### What you need to do
Without including any picture, return the complete set of records exactly.

[[ The records, beginning ]]

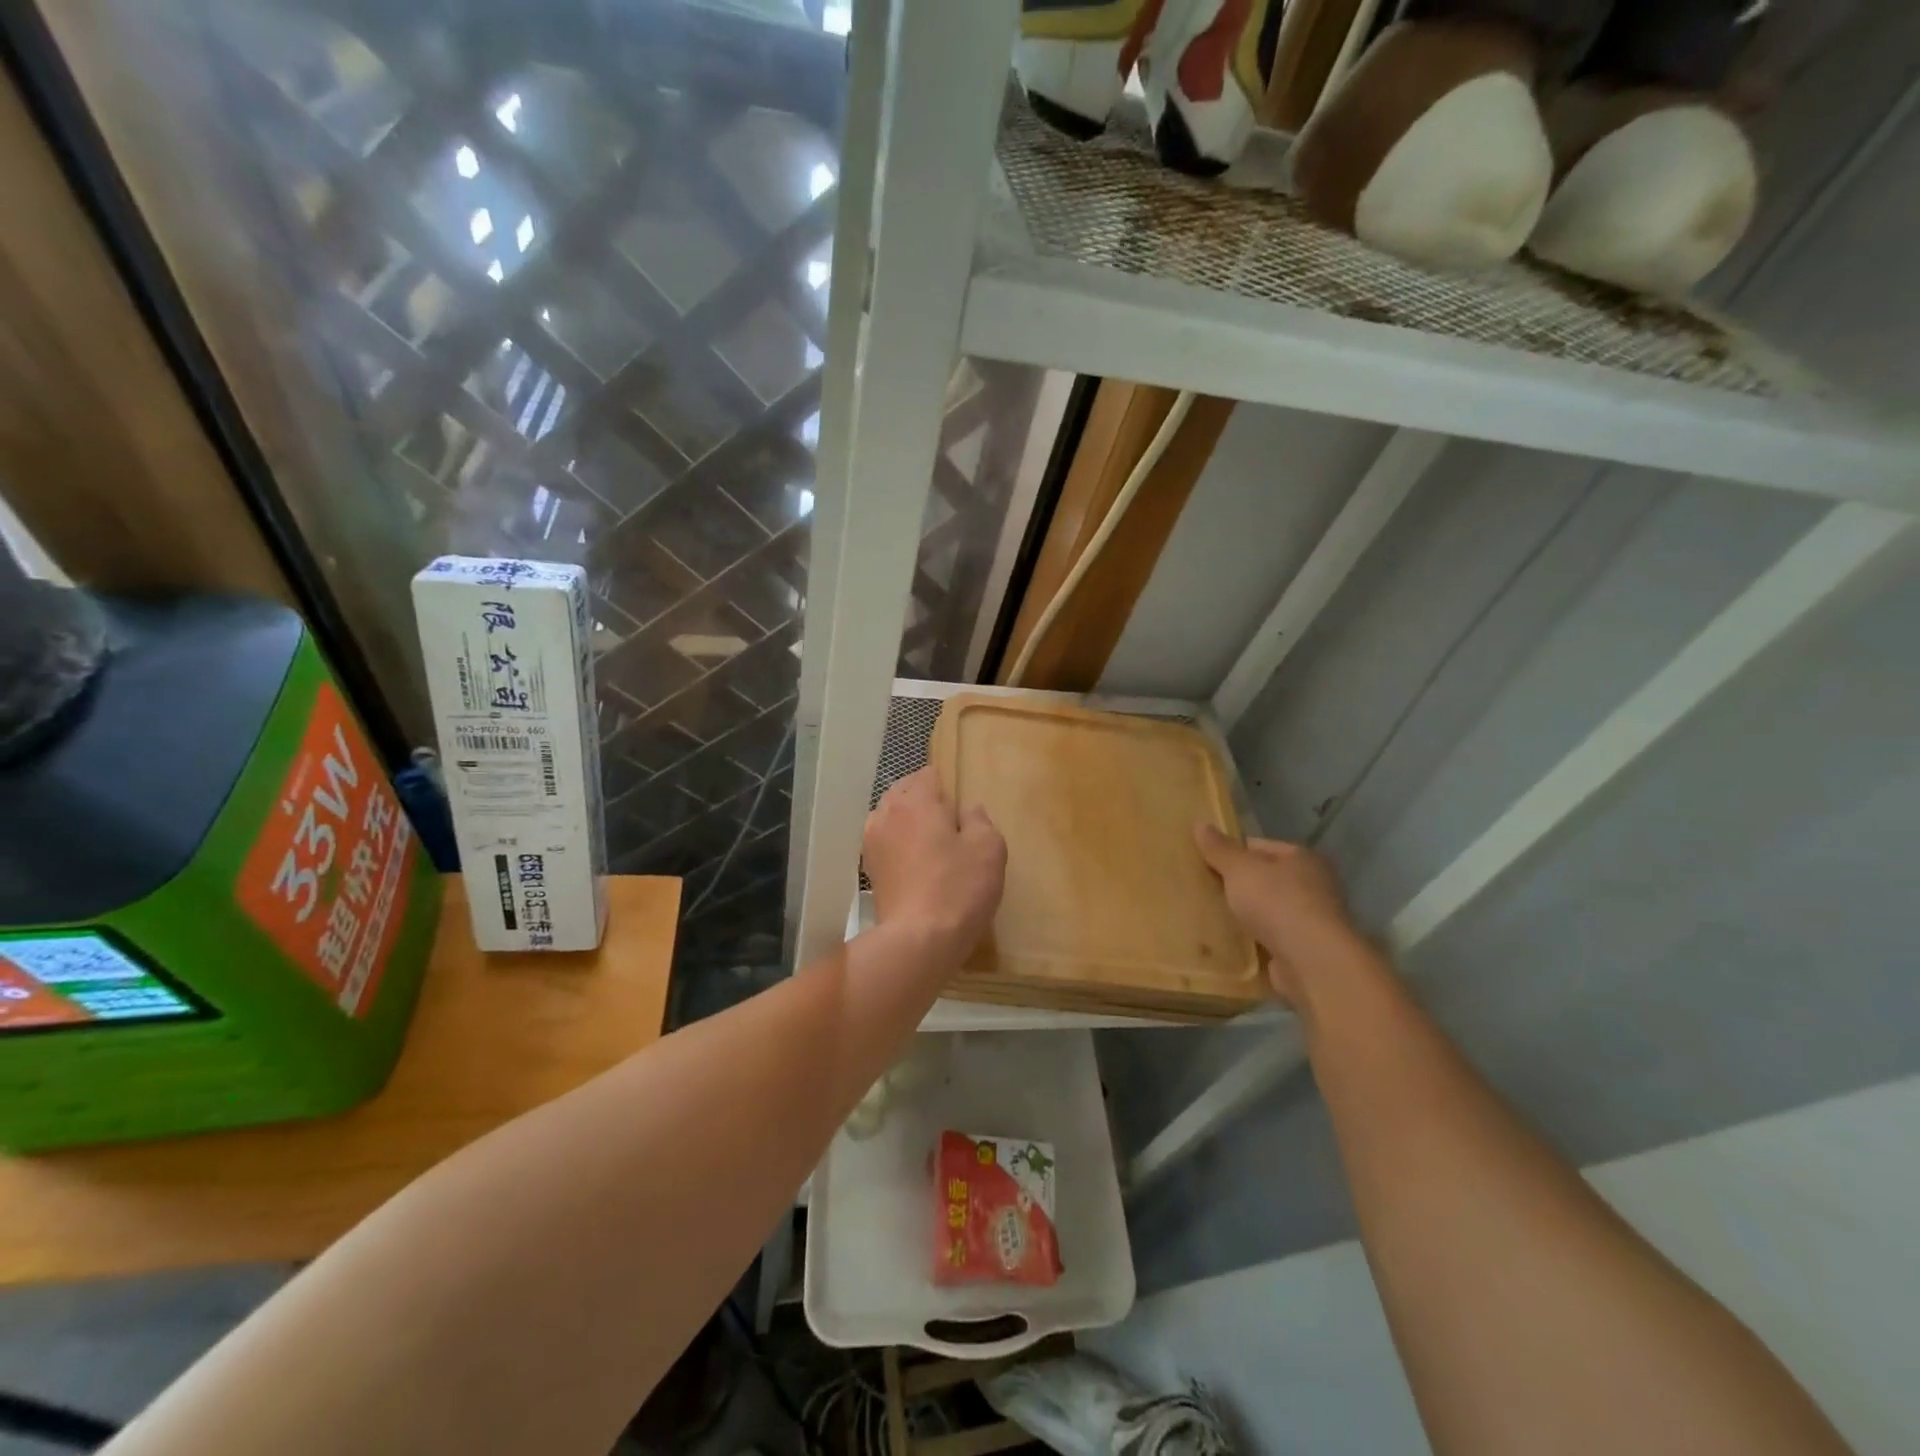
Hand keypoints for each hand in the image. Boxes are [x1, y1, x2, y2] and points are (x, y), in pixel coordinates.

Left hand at [863, 769, 1005, 963]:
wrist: (918, 940)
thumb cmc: (959, 888)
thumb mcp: (989, 848)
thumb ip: (979, 820)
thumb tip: (967, 810)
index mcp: (917, 800)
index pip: (929, 774)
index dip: (947, 786)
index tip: (961, 807)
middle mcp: (887, 812)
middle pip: (905, 791)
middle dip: (925, 800)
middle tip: (949, 824)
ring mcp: (872, 841)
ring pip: (891, 816)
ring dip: (908, 822)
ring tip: (931, 843)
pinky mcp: (869, 869)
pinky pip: (885, 842)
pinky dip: (898, 845)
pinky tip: (915, 864)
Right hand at [1194, 825, 1367, 1007]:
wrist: (1311, 961)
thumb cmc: (1277, 902)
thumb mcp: (1240, 869)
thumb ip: (1220, 849)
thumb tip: (1200, 824)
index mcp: (1303, 858)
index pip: (1260, 847)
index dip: (1232, 852)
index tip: (1204, 863)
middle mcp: (1314, 886)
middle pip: (1266, 879)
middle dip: (1238, 885)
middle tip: (1204, 890)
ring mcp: (1312, 921)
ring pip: (1268, 911)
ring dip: (1246, 915)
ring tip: (1212, 917)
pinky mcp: (1306, 951)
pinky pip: (1271, 939)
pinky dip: (1254, 941)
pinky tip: (1231, 943)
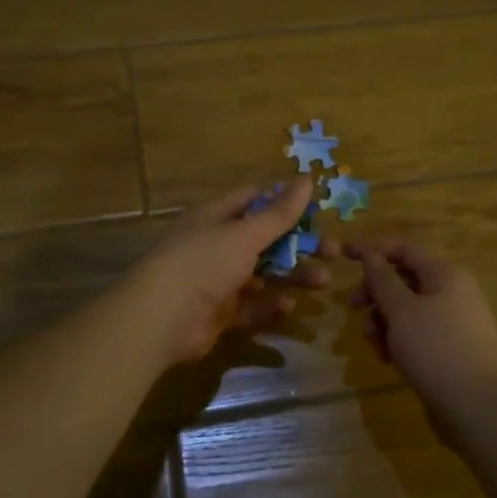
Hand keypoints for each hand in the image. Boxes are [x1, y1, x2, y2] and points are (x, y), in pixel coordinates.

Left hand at [129, 180, 333, 364]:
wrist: (162, 318)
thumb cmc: (204, 262)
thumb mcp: (246, 234)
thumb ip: (279, 212)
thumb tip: (306, 179)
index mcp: (217, 217)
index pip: (254, 200)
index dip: (285, 202)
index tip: (317, 210)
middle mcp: (217, 245)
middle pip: (266, 240)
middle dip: (299, 246)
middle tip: (334, 253)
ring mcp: (218, 280)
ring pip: (264, 274)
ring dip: (293, 276)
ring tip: (323, 282)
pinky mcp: (220, 312)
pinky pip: (252, 306)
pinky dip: (271, 306)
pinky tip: (289, 307)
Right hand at [349, 239, 496, 429]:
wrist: (480, 407)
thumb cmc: (436, 349)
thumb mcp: (402, 310)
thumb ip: (382, 279)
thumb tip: (371, 254)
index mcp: (444, 274)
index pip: (403, 249)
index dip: (372, 248)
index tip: (342, 255)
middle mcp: (451, 292)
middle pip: (403, 280)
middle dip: (375, 293)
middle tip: (352, 309)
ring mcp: (453, 322)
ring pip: (407, 310)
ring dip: (383, 321)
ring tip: (375, 345)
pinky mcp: (450, 349)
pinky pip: (417, 334)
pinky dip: (398, 341)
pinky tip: (389, 360)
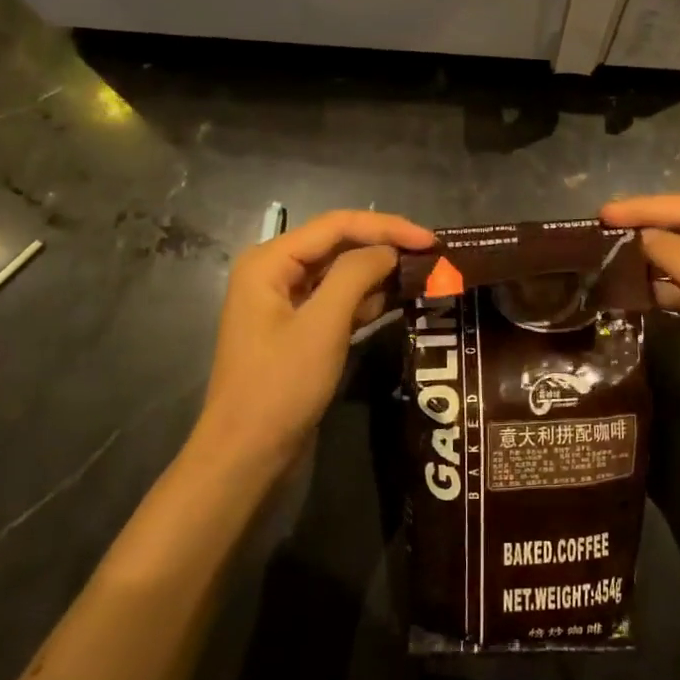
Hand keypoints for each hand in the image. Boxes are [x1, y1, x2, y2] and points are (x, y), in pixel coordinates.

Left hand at [193, 209, 433, 477]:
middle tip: (433, 256)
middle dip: (385, 247)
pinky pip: (339, 301)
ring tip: (426, 274)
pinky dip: (368, 299)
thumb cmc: (280, 386)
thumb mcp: (322, 325)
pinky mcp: (300, 329)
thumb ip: (356, 275)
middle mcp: (276, 272)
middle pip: (339, 244)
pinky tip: (400, 300)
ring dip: (380, 273)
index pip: (337, 225)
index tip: (430, 240)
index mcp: (270, 261)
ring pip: (342, 272)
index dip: (387, 227)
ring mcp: (287, 302)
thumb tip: (389, 251)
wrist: (247, 455)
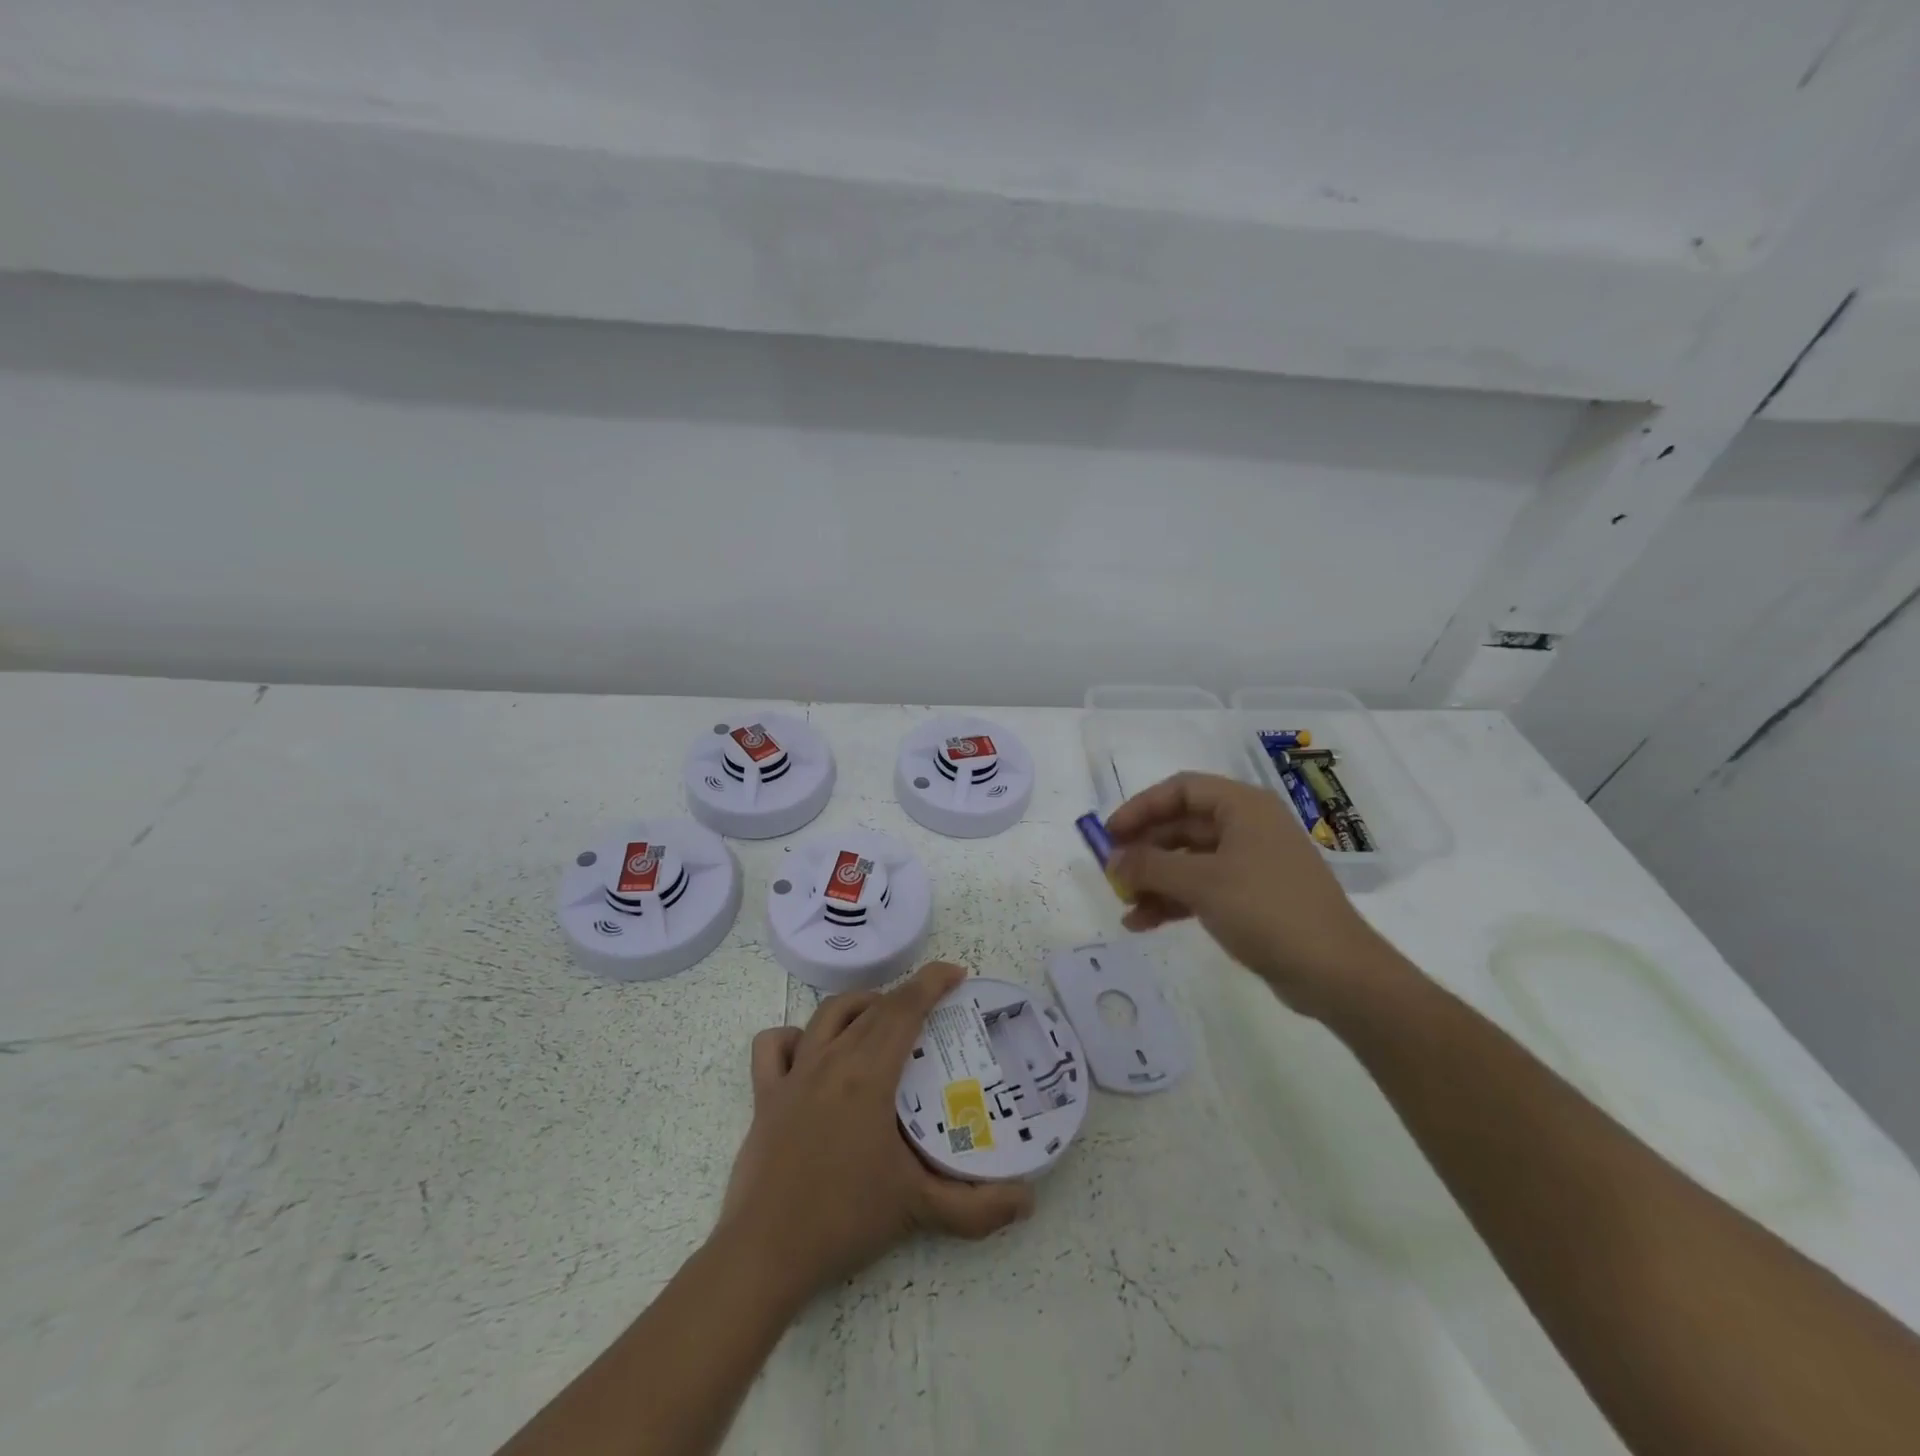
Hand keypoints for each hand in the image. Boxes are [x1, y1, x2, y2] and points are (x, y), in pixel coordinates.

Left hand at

[[ The records, end ]]

### Solution to this task
Hand keypoints for each hand in the image. Boxes are [x1, y1, x2, y2] and points are (x, y), in pixel coordinates.

Left hand at [863, 769, 1005, 963]:
wrist: (918, 940)
thumb cmc: (959, 888)
thumb mcp: (989, 848)
thumb ip: (979, 820)
thumb tip: (967, 810)
index mcp: (917, 800)
index pip: (929, 774)
index dip: (947, 786)
index tip: (961, 807)
middle mcp: (887, 812)
middle pip: (905, 791)
middle dip: (925, 800)
middle tip: (949, 824)
ring mcp: (872, 841)
ring pip: (891, 816)
ring dip: (908, 822)
ring tip: (931, 843)
pinky mcp: (869, 869)
pinky pip: (885, 842)
pinky dip: (898, 845)
pinky tip: (915, 864)
Right hand at [1194, 825, 1367, 1007]:
wrist: (1311, 961)
thumb cmc: (1277, 902)
thumb mcp: (1240, 869)
thumb ip: (1220, 849)
thumb tip: (1200, 824)
index mcp: (1303, 858)
index pip: (1260, 847)
index dip: (1232, 852)
index tip: (1204, 863)
middle mcp: (1314, 886)
middle pip: (1266, 879)
middle dip: (1238, 885)
middle tip: (1204, 890)
ring mcp: (1312, 921)
ring pip: (1268, 911)
ring dip: (1246, 915)
ring tip: (1212, 917)
pinky mcp: (1306, 951)
pinky pip: (1271, 939)
pinky dip: (1254, 941)
pinky tip: (1231, 943)
Hand keypoints for each hand in the image. Boxes are [x1, y1, x2, y2] and points are (x, y), in pixel coordinates.

Left hand at [129, 180, 333, 364]:
wrist: (162, 318)
thumb cmc: (204, 262)
thumb mcp: (246, 234)
thumb ip: (279, 212)
thumb tip: (306, 179)
index mcp: (217, 217)
index pip: (254, 200)
index dip: (285, 202)
index tip: (317, 210)
middle mcp: (217, 245)
middle pip: (266, 240)
middle dip: (299, 246)
middle tip: (334, 253)
ring mcp: (218, 280)
ring pip: (264, 274)
ring dip: (293, 276)
ring tip: (323, 282)
pinky mcp: (220, 312)
pinky pip: (252, 306)
pinky dip: (271, 306)
pinky tip: (289, 307)
Right hand at [349, 239, 496, 429]:
wrist: (480, 407)
thumb cmc: (436, 349)
thumb mcp: (402, 310)
thumb ip: (382, 279)
thumb tip: (371, 254)
index mcp: (444, 274)
index pip: (403, 249)
index dip: (372, 248)
index tip: (342, 255)
middle mcp: (451, 292)
middle pip: (403, 280)
middle dip: (375, 293)
middle tip: (352, 309)
ring mcp: (453, 322)
ring pip: (407, 310)
ring dip: (383, 321)
ring tip: (375, 345)
pinky mcp: (450, 349)
pinky pip: (417, 334)
pinky dip: (398, 341)
pinky tip: (389, 360)
Hand keypoints for each hand in the image. Boxes are [x1, y1, x2, y2] and points are (x, y), in pixel coordinates.

Left hand at [193, 209, 433, 477]:
middle tip: (433, 256)
middle dip: (385, 247)
pinky pip: (339, 301)
ring tip: (426, 274)
pinky dip: (368, 299)
thumb cmc: (280, 386)
thumb mcp: (322, 325)
pinky mcp: (300, 329)
thumb ip: (356, 275)
middle mcp: (276, 272)
middle pip: (339, 244)
pinky tip: (400, 300)
ring dip: (380, 273)
index pip: (337, 225)
index tip: (430, 240)
index mcp: (270, 261)
ring pip: (342, 272)
index dip: (387, 227)
ring mcp: (287, 302)
thumb tip: (389, 251)
wrist: (247, 455)
Hand keypoints for each hand in the image. Boxes are [x1, y1, x2, y2] and points are (x, y), in pixel coordinates.

Left hand at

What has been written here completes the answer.